Przed zespołem z PKO BP tylko jeden z uczestników naszego konkursu mógł się pochwalić więcej niż jednym zwycięstwem. To duet z Banku Ochrony Środowiska (Łukasz Tarnawa i Aleksandra Świątkowska), który triumfował trzy razy z rzędu w latach 2017–2019.

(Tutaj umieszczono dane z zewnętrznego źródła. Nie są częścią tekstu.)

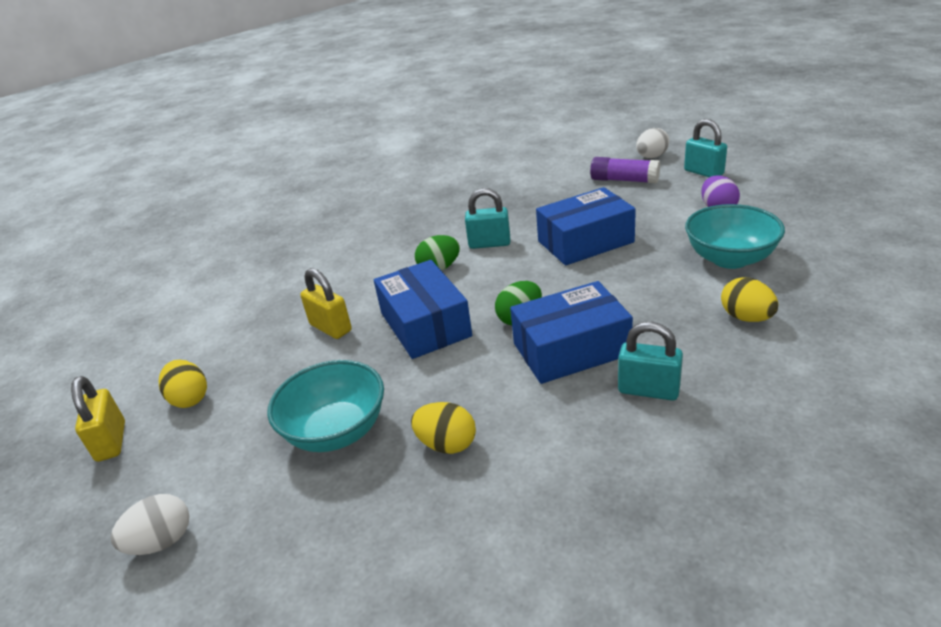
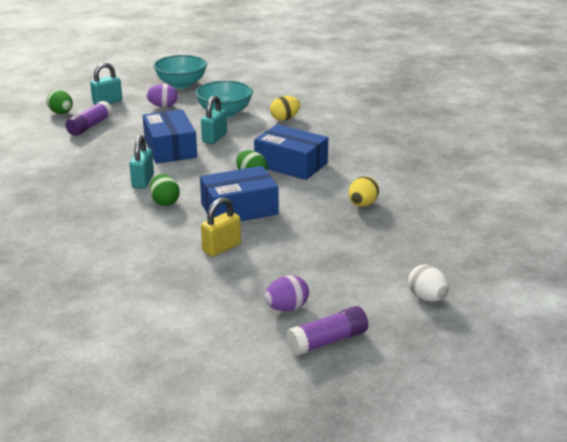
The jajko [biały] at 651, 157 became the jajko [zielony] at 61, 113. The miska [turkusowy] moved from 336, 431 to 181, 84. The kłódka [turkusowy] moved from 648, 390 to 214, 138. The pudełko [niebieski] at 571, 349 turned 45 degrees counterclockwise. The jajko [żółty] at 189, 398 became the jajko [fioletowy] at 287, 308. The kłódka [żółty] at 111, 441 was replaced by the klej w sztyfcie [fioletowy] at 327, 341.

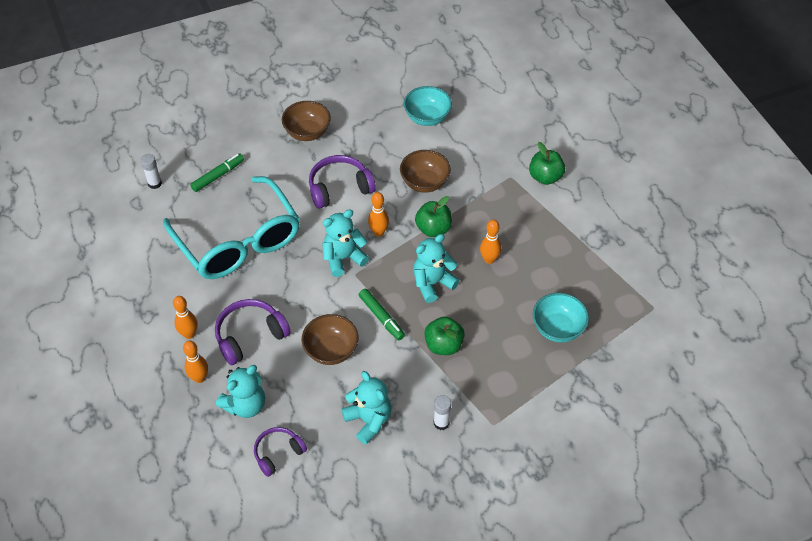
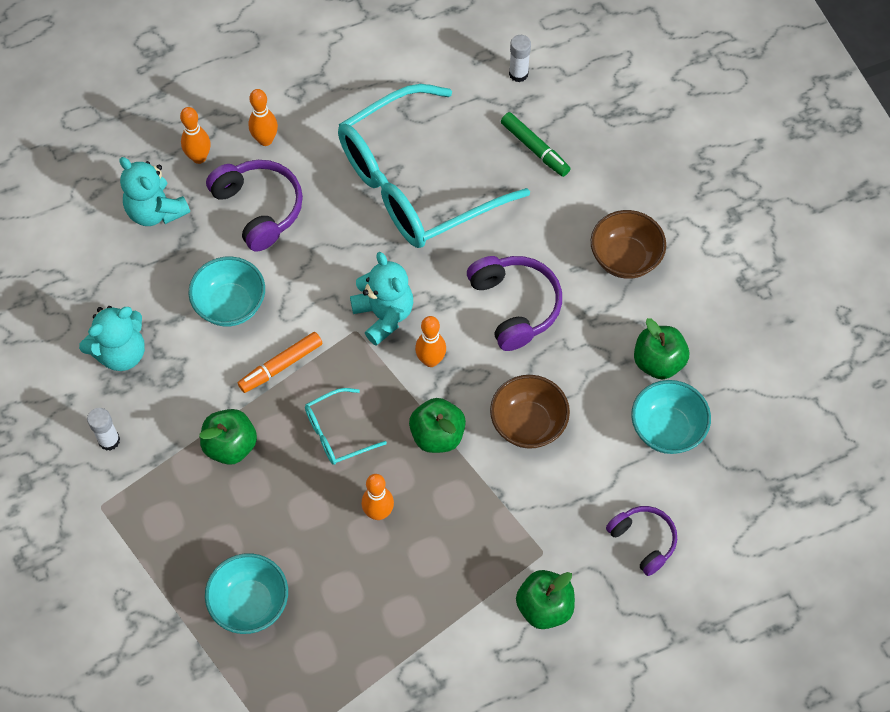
The miska [brązowy] at 331, 350 became the miska [turkusowy] at 230, 305. The flamaster [zielony] at 381, 317 became the flamaster [pomarańczowy] at 281, 366. The miś [turkusowy] at 432, 283 was replaced by the okulary [turkusowy] at 337, 433. The słuchawki [fioletowy] moved from 278, 453 to 643, 541. The jabłko [zielony] at 658, 362 appeared.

W 2021 r. ekonomiści z PKO BP wyprzedzili zespół PZU, który tworzą Paweł Durjasz (główny ekonomista PZU), Maciej Drzewucki (główny ekonomista TFI PZU), Jarosław Kosaty i Agnieszka Pierzak. Podium zamykają analitycy z Banku Millennium: Grzegorz Maliszewski (główny ekonomista), Andrzej Kamiński i Mateusz Sutowicz.
Stabilna forma Millennium
Zespół z Millennium zasługuje na osobne wyróżnienie: za najbardziej stabilną formę prognostyczną. W minionych pięciu latach tylko dwa razy był poza podium, zajmując wysoką czwartą i siódmą pozycję. Co więcej, ekonomiści z zespołu Maliszewskiego w 2021 r. wykazali się największą wszechstronnością. Znaleźli się w pierwszej piątce najlepszych prognostów aż 12 wskaźników (z 22 uwzględnionych w konkursie). Ekonomistom z PZU udało się to w przypadku dziesięciu wskaźników, a analitykom z PKO BP w przypadku dziewięciu. Zwycięstwo przyniosły im jednak celne prognozy niektórych kluczowych (i najwyżej punktowanych) wskaźników makroekonomicznych.